• Exercise prompt: Exactly as written, copy the lines that run from the start of the data below to the line containing "no significant protein", both ends included.

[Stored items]
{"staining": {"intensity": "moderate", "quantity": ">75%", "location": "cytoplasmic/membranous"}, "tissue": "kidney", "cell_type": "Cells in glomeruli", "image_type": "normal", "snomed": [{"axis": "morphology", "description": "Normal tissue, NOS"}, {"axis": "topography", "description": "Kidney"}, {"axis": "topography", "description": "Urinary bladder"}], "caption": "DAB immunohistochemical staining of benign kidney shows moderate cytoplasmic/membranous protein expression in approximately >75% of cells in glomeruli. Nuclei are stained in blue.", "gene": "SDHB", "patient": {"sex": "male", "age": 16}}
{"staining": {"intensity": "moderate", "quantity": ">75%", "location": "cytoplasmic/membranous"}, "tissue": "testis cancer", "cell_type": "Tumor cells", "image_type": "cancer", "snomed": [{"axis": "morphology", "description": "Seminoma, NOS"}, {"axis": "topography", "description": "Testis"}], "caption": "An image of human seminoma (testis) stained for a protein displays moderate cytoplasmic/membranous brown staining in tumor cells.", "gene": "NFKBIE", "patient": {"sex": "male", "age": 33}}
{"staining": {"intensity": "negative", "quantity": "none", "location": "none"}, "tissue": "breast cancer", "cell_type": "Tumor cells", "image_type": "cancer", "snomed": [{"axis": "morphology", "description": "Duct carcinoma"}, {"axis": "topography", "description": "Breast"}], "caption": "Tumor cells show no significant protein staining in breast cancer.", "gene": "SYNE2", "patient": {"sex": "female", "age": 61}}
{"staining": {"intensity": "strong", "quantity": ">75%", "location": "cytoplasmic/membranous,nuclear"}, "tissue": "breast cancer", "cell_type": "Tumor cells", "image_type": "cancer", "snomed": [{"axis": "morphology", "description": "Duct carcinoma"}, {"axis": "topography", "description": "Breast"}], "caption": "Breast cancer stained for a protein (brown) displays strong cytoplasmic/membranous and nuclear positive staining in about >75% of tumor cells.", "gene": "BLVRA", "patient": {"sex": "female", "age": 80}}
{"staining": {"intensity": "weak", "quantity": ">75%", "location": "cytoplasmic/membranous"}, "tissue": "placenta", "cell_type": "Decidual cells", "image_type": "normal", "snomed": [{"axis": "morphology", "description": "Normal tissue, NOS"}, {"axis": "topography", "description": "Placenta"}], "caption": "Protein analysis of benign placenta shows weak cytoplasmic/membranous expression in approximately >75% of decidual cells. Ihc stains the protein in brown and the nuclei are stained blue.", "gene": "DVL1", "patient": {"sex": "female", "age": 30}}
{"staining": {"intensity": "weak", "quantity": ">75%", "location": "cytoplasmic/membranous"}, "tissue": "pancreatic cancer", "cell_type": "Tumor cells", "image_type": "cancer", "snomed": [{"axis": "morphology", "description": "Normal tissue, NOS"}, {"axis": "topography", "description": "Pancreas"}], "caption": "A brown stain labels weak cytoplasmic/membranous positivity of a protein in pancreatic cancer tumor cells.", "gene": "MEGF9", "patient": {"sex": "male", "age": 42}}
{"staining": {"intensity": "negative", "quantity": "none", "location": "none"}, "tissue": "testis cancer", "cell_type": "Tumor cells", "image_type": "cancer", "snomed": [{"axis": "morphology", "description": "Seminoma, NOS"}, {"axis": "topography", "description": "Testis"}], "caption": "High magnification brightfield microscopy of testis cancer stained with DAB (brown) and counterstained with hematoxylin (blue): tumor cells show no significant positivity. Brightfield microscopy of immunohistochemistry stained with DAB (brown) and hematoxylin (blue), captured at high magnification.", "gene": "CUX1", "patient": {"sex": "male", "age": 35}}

• Output for this task:
{"staining": {"intensity": "moderate", "quantity": ">75%", "location": "cytoplasmic/membranous"}, "tissue": "kidney", "cell_type": "Cells in glomeruli", "image_type": "normal", "snomed": [{"axis": "morphology", "description": "Normal tissue, NOS"}, {"axis": "topography", "description": "Kidney"}, {"axis": "topography", "description": "Urinary bladder"}], "caption": "DAB immunohistochemical staining of benign kidney shows moderate cytoplasmic/membranous protein expression in approximately >75% of cells in glomeruli. Nuclei are stained in blue.", "gene": "SDHB", "patient": {"sex": "male", "age": 16}}
{"staining": {"intensity": "moderate", "quantity": ">75%", "location": "cytoplasmic/membranous"}, "tissue": "testis cancer", "cell_type": "Tumor cells", "image_type": "cancer", "snomed": [{"axis": "morphology", "description": "Seminoma, NOS"}, {"axis": "topography", "description": "Testis"}], "caption": "An image of human seminoma (testis) stained for a protein displays moderate cytoplasmic/membranous brown staining in tumor cells.", "gene": "NFKBIE", "patient": {"sex": "male", "age": 33}}
{"staining": {"intensity": "negative", "quantity": "none", "location": "none"}, "tissue": "breast cancer", "cell_type": "Tumor cells", "image_type": "cancer", "snomed": [{"axis": "morphology", "description": "Duct carcinoma"}, {"axis": "topography", "description": "Breast"}], "caption": "Tumor cells show no significant protein staining in breast cancer.", "gene": "SYNE2", "patient": {"sex": "female", "age": 61}}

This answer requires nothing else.